Second, fiscal stimulus only works if it is spent so it must be targeted. Targeting should favour those with low incomes and those whose incomes have recently fallen for whom spending is most urgent.
Third, fiscal stimulus, to be maximally effective, must be clearly and credibly temporary – with no significant adverse impact on the deficit for more than a year or so after implementation. Otherwise it risks being counterproductive by raising the spectre of enlarged future deficits pushing up longer-term interest rates and undermining confidence and longer-term growth prospects.
In short, the “stimulus” money spent will not accomplish what it is supposed to do and instead will lead to backbreaking deficits and debt and the horrors thereof. The horrors might be worse than any imagined, especially by spend-happy Dimocrats not cognizant of the differences between the economy of FDR’s time and the economy in this debt ridden age.
This is a debt ridden age. In late October 2007 Scott B. MacDonald, a financial analyst and advisor wrote about the recent past and of things to come. From 2007 – Globalization and the End of the Guns and Butter Economy
Over the past 30 years, the United States has sought and to some extent achieved a guns and butter economy; that is the pursuit of both political-military objectives and an affluent lifestyle. [snip]
But in July, the US financial system signaled that the era of cheap money and lax standards was over. Two Bear Stearns hedge funds collapsed and panic hit credit markets, pounding the stock and bond values of any company associated with mortgage lending and housing. By August the rout filtered into the derivatives market (especially those structured financial products that contained exposure to US subprime debt), negatively impacting European and Asian bank and insurance investment portfolios.
The contagion eventually rippled into London’s inter-bank market, forcing central banks to inject considerable amounts of liquidity to keep the system running. Even then, nervousness about the standing of banks, especially those dependent on short-term commercial paper for mortgage lending, forced Britain’s Northern Rock into a government rescue. This was the downside of globalization.
MacDonald wrote the above in 2007, well before the calamitous financial blows hit one year later. Frontline did not mention the political three ring circus taking place at the time of the “meltdown” nor the lessons history teaches about “guns and butter” economies.
Nouriel Roubini saw the future financial crisis back in late 2006. However MacDonald, along with others, saw what was coming and provided a larger canvass of the economic challenges ahead. McDonald first documented what the big financial players were doing at the time:
The housing sector is hitting depths associated with the 1930s. The Federal Reserve’s September 18 cuts in the discount window and in Fed Funds gave markets a temporary relief, a situation helped along by private sector actions to consolidate the financial sector. This is reflected in Bank of America’s purchase of Countrywide Financial shares and Citigroup’s stepping up with credit lines for GMAC. But there remains a long distance to the shore of economic safety.

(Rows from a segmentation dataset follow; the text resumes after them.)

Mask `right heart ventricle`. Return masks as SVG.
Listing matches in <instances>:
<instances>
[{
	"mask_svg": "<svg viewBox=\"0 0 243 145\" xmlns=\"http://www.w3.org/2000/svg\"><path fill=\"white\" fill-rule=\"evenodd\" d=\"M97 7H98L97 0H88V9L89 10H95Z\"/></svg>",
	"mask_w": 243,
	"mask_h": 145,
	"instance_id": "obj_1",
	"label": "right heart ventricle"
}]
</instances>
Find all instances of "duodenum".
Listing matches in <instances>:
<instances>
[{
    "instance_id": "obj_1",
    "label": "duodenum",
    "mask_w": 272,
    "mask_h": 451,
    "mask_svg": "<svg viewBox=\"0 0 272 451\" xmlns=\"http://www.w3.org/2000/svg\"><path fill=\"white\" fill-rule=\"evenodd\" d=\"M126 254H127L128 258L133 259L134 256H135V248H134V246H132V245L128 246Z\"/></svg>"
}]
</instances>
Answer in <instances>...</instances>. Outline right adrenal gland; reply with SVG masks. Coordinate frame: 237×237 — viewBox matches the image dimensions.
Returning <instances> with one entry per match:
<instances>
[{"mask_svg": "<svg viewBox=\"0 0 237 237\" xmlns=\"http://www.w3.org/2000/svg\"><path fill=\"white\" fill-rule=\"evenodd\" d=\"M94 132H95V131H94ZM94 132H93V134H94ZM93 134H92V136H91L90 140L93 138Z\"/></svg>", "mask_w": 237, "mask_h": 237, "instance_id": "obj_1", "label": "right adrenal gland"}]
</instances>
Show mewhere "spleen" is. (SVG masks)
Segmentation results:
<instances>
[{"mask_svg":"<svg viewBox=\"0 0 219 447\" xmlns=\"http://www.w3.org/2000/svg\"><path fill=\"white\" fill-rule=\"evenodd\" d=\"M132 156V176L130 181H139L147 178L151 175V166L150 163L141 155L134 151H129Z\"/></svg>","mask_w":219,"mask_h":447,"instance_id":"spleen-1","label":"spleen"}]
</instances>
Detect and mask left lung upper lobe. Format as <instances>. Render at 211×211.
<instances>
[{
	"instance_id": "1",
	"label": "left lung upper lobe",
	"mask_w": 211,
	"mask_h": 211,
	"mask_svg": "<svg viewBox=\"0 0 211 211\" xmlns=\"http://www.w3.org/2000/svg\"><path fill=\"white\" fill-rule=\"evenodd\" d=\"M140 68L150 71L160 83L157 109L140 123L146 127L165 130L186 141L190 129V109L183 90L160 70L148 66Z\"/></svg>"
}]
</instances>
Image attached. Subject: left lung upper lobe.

A shadow is being cast by a deficit of unresolved problems in an economy overloaded with debt, a retreating federal responsibility for national infrastructure, and large (and seemingly unending) overseas burdens. In the short term, the problem that looms is that the housing meltdown is finally chipping away at the consumer, who in the butter part of the US economy accounts for about 70% of gross domestic product.
MacDonald pitches the problems: Housing problems, home equity problems, savings problems, large inventory problems, adjustable rate mortgage problems, Why save when you are penalized (taxed) on savings amid an unrelenting society-wide pitch to consume?
And then the other big problem:
On the longer-term side of the equation, the economic landscape is chilling, considering the massive structural problems. The guns part of the economy is a concern – the war in Iraq and other missions (Afghanistan and Africa) cost somewhere between US$3-5 billion a day.
In August, the Congressional Budget Office (CBO) estimated as of June 2007 up to $500 billion has been spent on combat operations in Iraq. The CBO also noted that if the United States were to maintain 75,000 troops in Iraq over the next five years, the nation would have to pay an additional $900 billion. Moreover, there are further costs attached to training police and ground forces in Iraq and Afghanistan as well as long-term health costs associated with wounded personnel.
There are other structural problems – a long-term imbalance between government expenditures and revenues (related to ongoing pressure for tax cuts). There is a massive problem with national infrastructure – it is aging rapidly and needs to be upgraded with a price tag of $1.6 trillion. That includes roads, bridges, ports and other public utilities.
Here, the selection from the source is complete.